→ **INSTRUCTIONS FOR THE TASK**: Nothing but the pictures should go missing; return all the entries below exactly.

→ **RECORD EXTRACTS**:
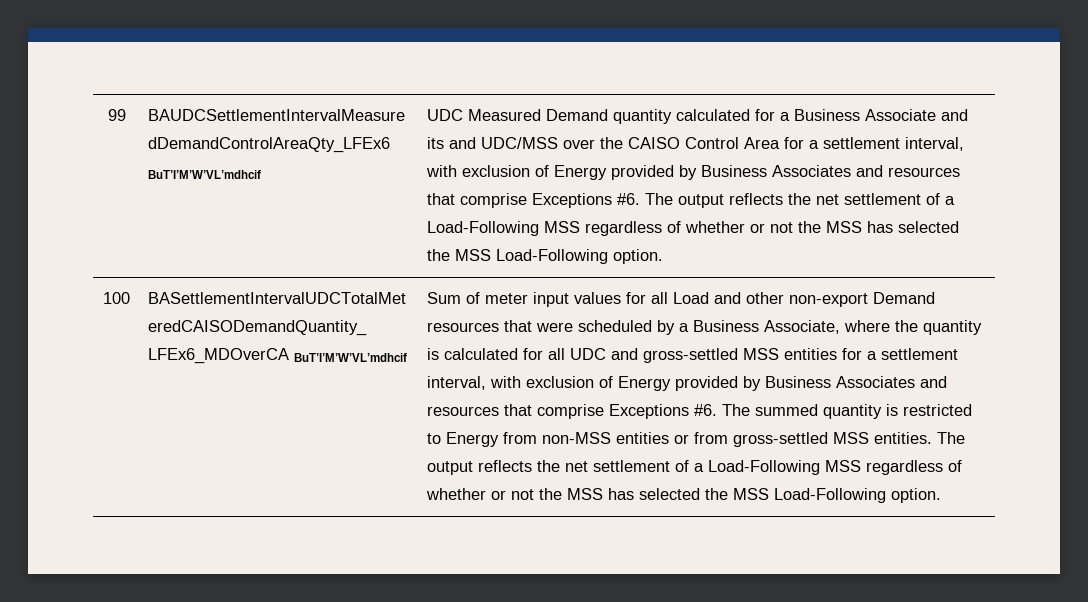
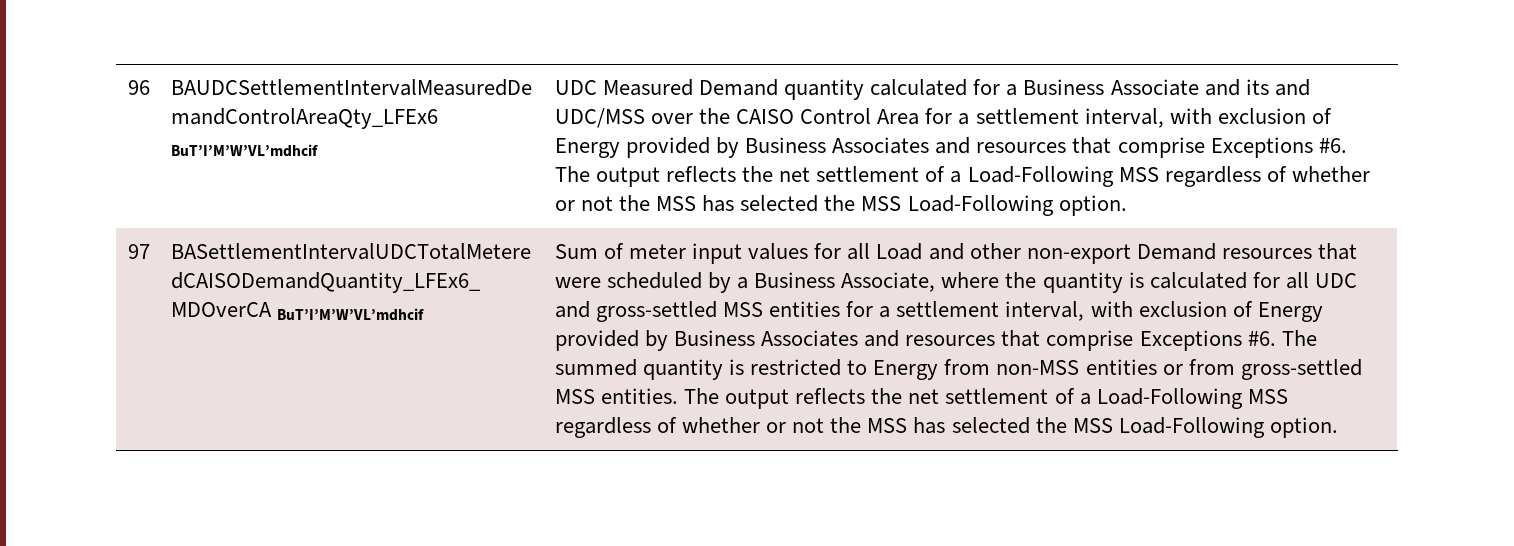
[107,109,126,121] 99 -> [127,80,150,95] 96
[103,292,130,304] 100 -> [127,244,150,259] 97

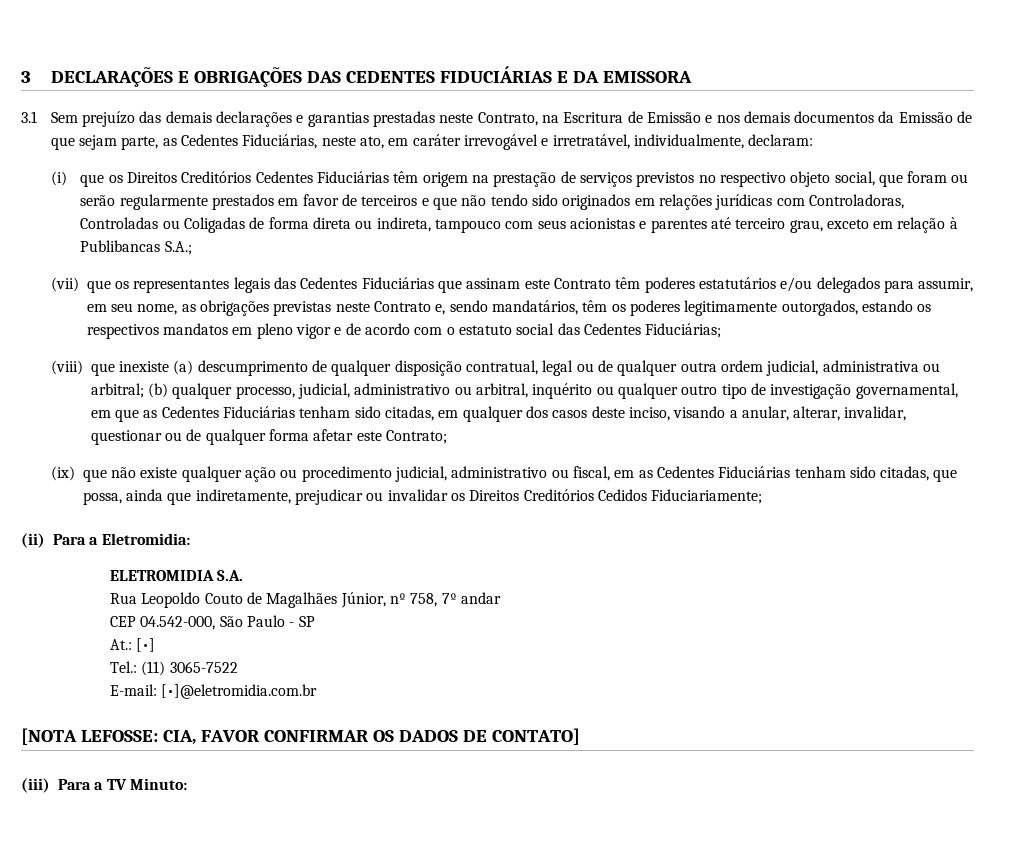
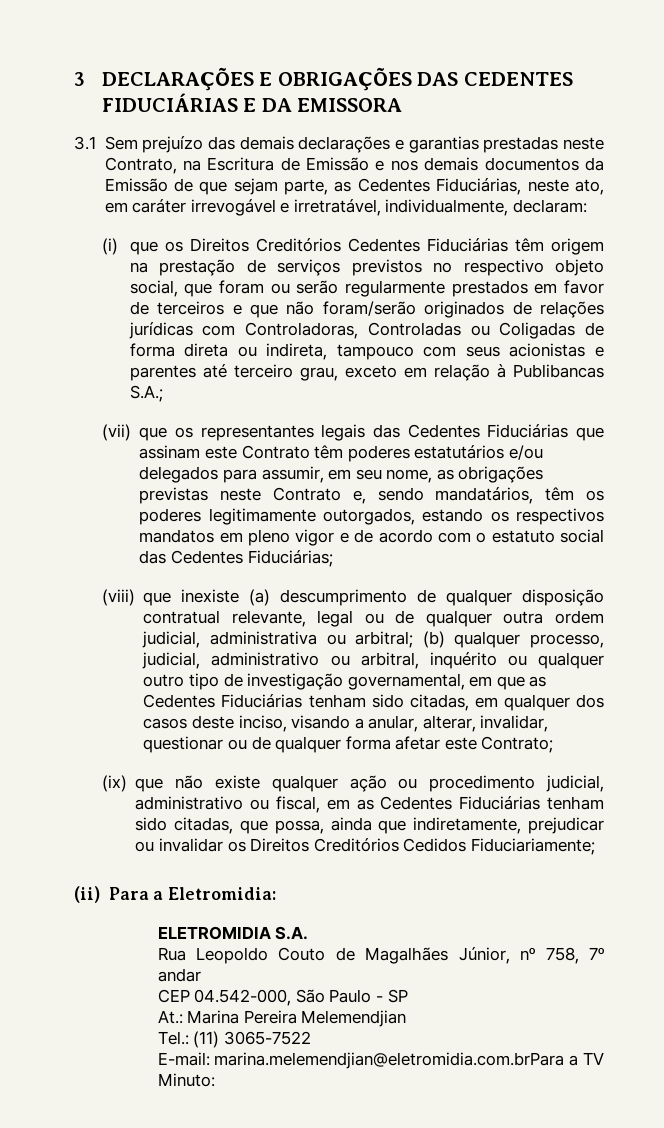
[490,194,655,210] tendo sido originados em -> [322,301,532,318] foram/serão originados de
[465,360,538,375] contratual, -> [143,610,306,627] contratual relevante,
[136,638,156,652] [•] -> [187,1010,407,1027] Marina Pereira Melemendjian
[161,684,318,699] [21,728,580,745] [21,778,91,793] [•]@eletromidia.com.br // [NOTA LEFOSSE: CIA, FAVOR CONFIRMAR OS DADOS DE CONTATO] // (iii) Para -> [214,1052,565,1069] marina.melemendjian@eletromidia.com.brPara

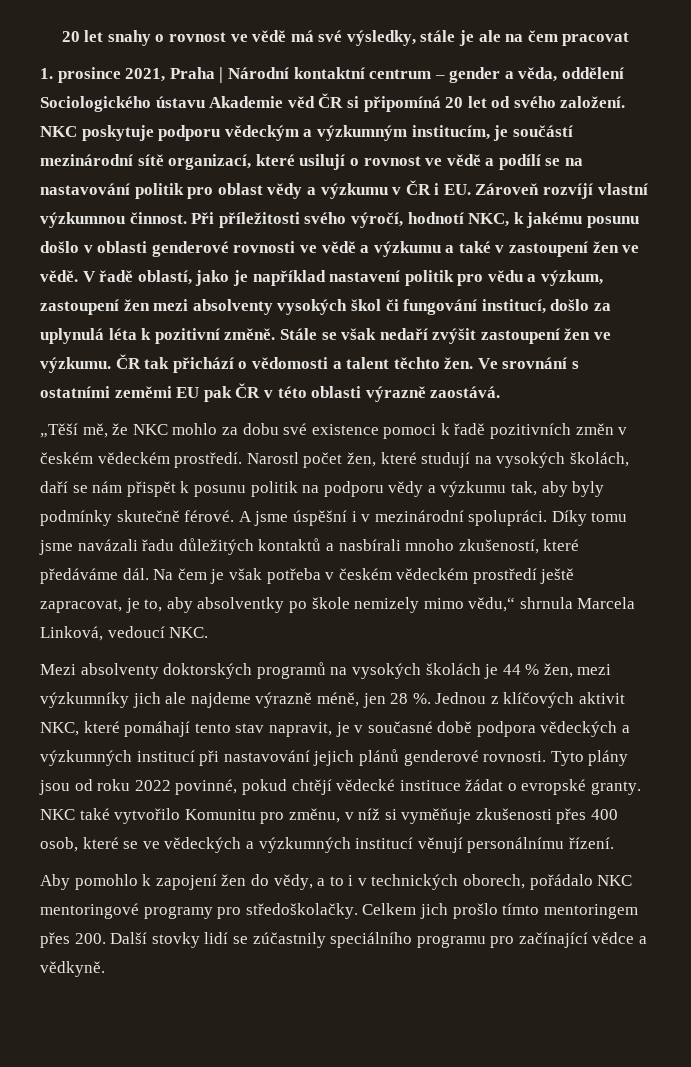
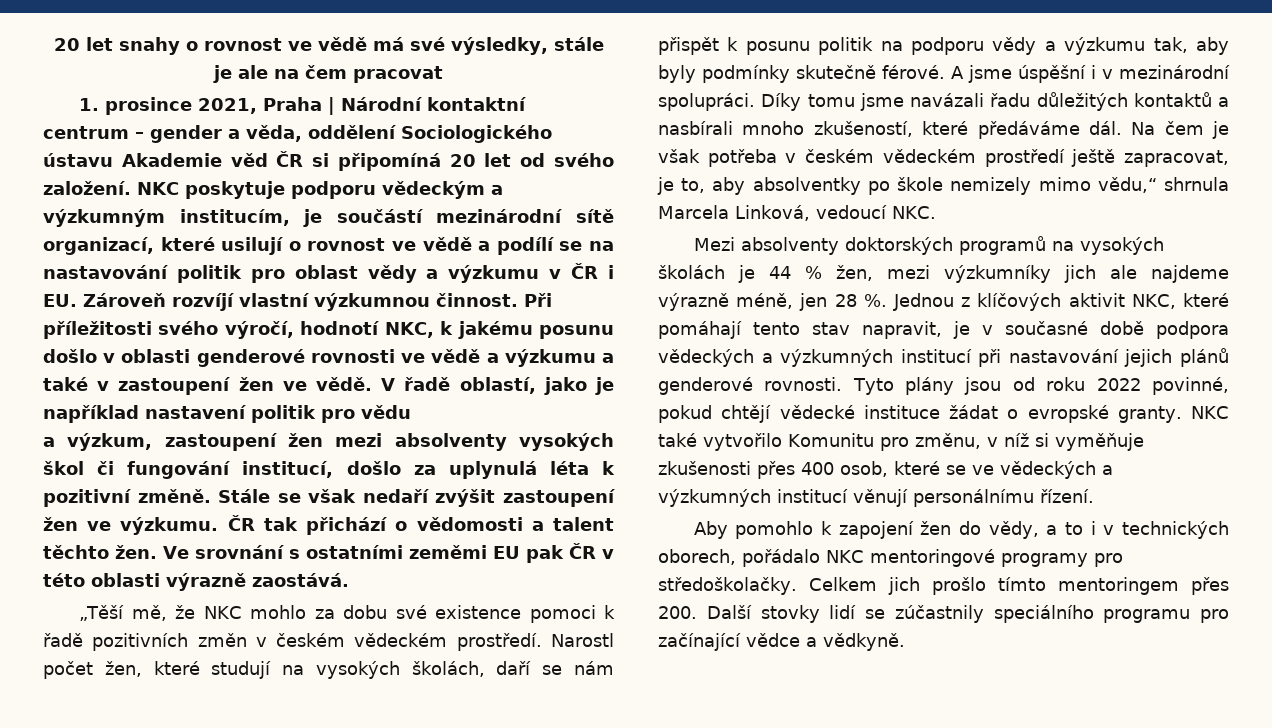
(523, 276) none -> (411, 412) //

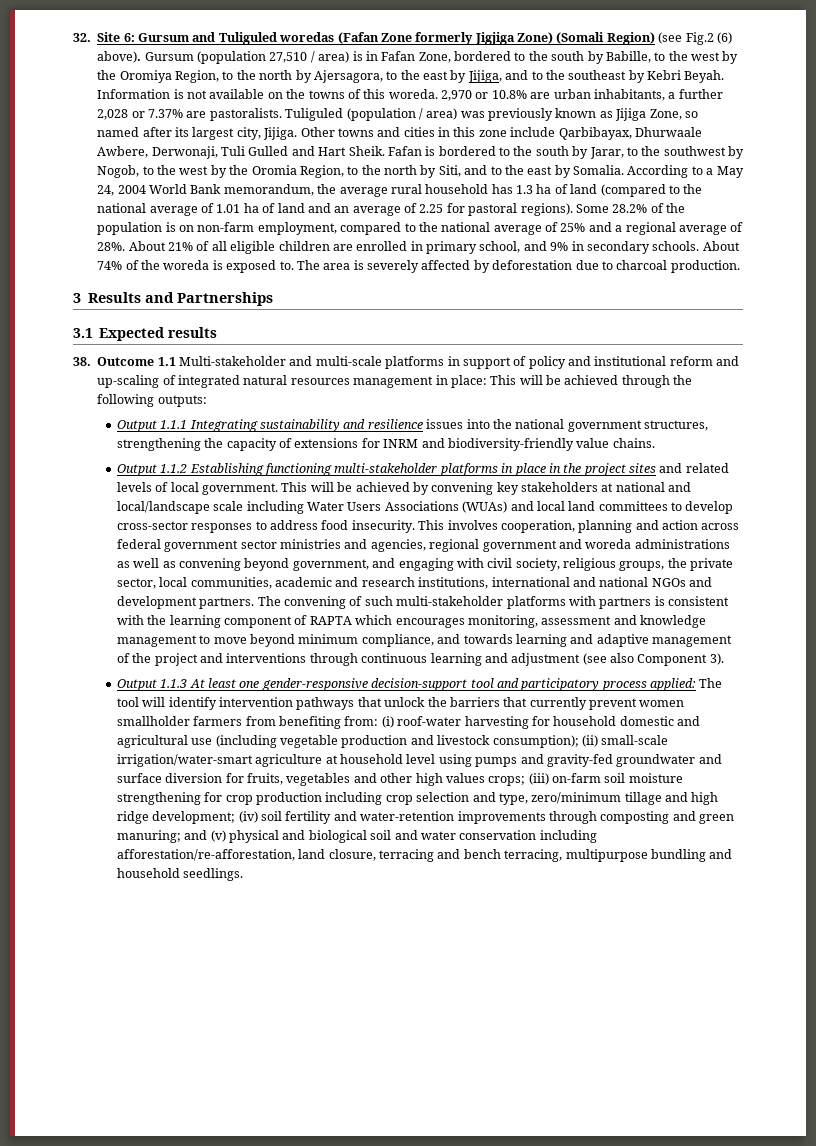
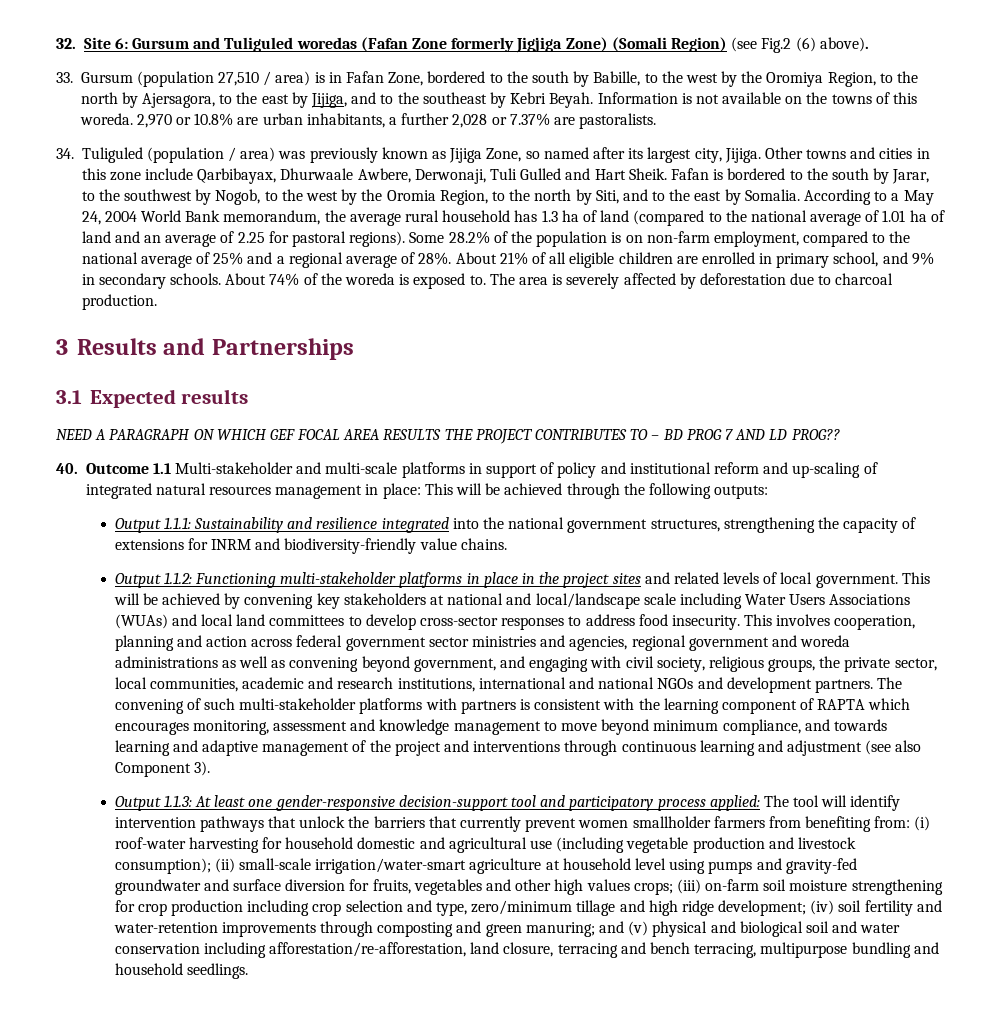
(142, 57) none -> [56,72,73,83] // 33.
(282, 114) none -> [56,148,74,159] // 34.
[73,357,91,366] 38. -> [56,429,840,444] [56,463,78,474] NEED A PARAGRAPH ON WHICH GEF FOCAL AREA RESULTS THE PROJECT CONTRIBUTES TO – BD PROG 7 AND LD PROG?? // 40.
[160,419,341,432] 1.1.1 Integrating sustainability -> [163,517,284,533] 1.1.1: Sustainability
[426,419,464,429] issues -> [381,517,449,533] integrated
[160,463,333,476] 1.1.2 Establishing functioning -> [163,572,277,588] 1.1.2: Functioning
[160,679,188,688] 1.1.3 -> [163,795,192,807] 1.1.3:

→ **EXERCISE RESPONSE**:
[107,109,126,121] 99 -> [127,80,150,95] 96
[103,292,130,304] 100 -> [127,244,150,259] 97

[490,194,655,210] tendo sido originados em -> [322,301,532,318] foram/serão originados de
[465,360,538,375] contratual, -> [143,610,306,627] contratual relevante,
[136,638,156,652] [•] -> [187,1010,407,1027] Marina Pereira Melemendjian
[161,684,318,699] [21,728,580,745] [21,778,91,793] [•]@eletromidia.com.br // [NOTA LEFOSSE: CIA, FAVOR CONFIRMAR OS DADOS DE CONTATO] // (iii) Para -> [214,1052,565,1069] marina.melemendjian@eletromidia.com.brPara

(523, 276) none -> (411, 412) //

(142, 57) none -> [56,72,73,83] // 33.
(282, 114) none -> [56,148,74,159] // 34.
[73,357,91,366] 38. -> [56,429,840,444] [56,463,78,474] NEED A PARAGRAPH ON WHICH GEF FOCAL AREA RESULTS THE PROJECT CONTRIBUTES TO – BD PROG 7 AND LD PROG?? // 40.
[160,419,341,432] 1.1.1 Integrating sustainability -> [163,517,284,533] 1.1.1: Sustainability
[426,419,464,429] issues -> [381,517,449,533] integrated
[160,463,333,476] 1.1.2 Establishing functioning -> [163,572,277,588] 1.1.2: Functioning
[160,679,188,688] 1.1.3 -> [163,795,192,807] 1.1.3:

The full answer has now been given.